Low temperatures inhibit translation due to decreased ribosomal structural integrity and tRNA synthesis. Of genes associated with translation, 24 were up-regulated at low temperatures, including ribosome-associated genes, translation initiation factor IF2, IF1, translation elongation factor p, and tRNA synthesis- and transport related-genes. The up-regulation of these genes activated the translation of HITLi 7^T in low temperature conditions. Thus, we speculated that the translation activity of HITLi 7^T at a low temperature was enhanced by increasing ribosomal activity, mRNA longevity, translation initiation, and elongation as well as tRNA synthesis and transport. The RT-qPCR results of three genes (Unigene1084_All, Unigene751_All, and Unigene648_All) were consistent with transcriptome analysis (Figure 2) further revealed that translation level modulation may be an important process involved in cellular response to low temperatures.

To maintain nucleic acid structure and improve DNA replication and transcription at low temperatures, some genes related to DNA replication and recombination and RNA and DNA repair appeared to be up-regulated. Six DEAD-box RNA helicase encoding genes were significantly up-regulated (5.2-fold 37.8-fold), suggested that DEAD/DEAH box helicase played an important role in HITLi 7^T low temperature adaptation. DEAD-box proteins participate in transcription and translation as RNA helicase and chaperone and play a key role in cold tolerance in a multitude of organisms^[9-10]. One gene (CL16.Contig5_All) was validated by RT-qPCR (Figure 2). Several DNA gyrase and topoisomerase, exo- and endonucleases, DNA polymerase, DNA binding protein, DNA methyltransferase, DNA mismatch repair protein, and DNA recombination/repair protein genes involved in DNA replication and repair were induced in low temperature conditions. These findings indicated that the genes responsible for maintaining the activity and integrity of DNA and RNA are activated at low temperatures.

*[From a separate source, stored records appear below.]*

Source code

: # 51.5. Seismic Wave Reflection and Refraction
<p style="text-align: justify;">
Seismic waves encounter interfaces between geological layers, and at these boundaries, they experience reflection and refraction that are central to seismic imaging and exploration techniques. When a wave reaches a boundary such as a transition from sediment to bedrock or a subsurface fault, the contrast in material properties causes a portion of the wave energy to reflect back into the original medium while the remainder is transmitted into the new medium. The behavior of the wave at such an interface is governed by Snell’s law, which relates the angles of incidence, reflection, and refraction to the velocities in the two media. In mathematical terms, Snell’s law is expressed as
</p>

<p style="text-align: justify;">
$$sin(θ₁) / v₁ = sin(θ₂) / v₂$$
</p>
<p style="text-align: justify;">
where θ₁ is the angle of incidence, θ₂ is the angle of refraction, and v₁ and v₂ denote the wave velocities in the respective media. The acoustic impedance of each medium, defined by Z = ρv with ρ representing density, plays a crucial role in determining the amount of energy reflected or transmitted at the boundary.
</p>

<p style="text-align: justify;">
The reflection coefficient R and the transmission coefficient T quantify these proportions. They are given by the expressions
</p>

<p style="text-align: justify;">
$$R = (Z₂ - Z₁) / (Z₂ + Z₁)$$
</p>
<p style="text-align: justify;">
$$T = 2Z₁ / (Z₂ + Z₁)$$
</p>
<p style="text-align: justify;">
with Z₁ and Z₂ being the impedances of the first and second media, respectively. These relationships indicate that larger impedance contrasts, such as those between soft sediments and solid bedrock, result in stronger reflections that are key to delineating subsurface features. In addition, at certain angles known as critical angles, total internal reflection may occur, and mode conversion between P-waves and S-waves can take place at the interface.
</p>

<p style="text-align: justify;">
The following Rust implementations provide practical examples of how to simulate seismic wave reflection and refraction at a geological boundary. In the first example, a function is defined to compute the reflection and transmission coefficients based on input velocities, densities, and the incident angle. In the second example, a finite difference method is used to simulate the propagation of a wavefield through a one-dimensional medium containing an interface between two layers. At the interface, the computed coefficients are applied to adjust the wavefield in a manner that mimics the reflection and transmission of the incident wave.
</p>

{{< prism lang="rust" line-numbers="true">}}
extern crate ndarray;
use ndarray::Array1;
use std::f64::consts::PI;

Of genes associated with protein, lipid, amino acid, organic, and ion transport and those associated with cell division proteins, 44 and 4, respectively, were up-regulated in low temperature conditions, indicating the improvement of substance transport and cell division at low temperatures. In addition, 66 hypothetical protein genes with uncharacterized function appeared to be up-regulated in low temperature conditions. Thus, more experiments are required to illuminate the function of these genes.

In conclusion, this study provides new insights into the low temperature adaptation of HITLi 7^T. The low-temperature adaptation of HITLi 7^T was elaborate and involved nearly every cellular process, mainly relying on basal metabolism regulation.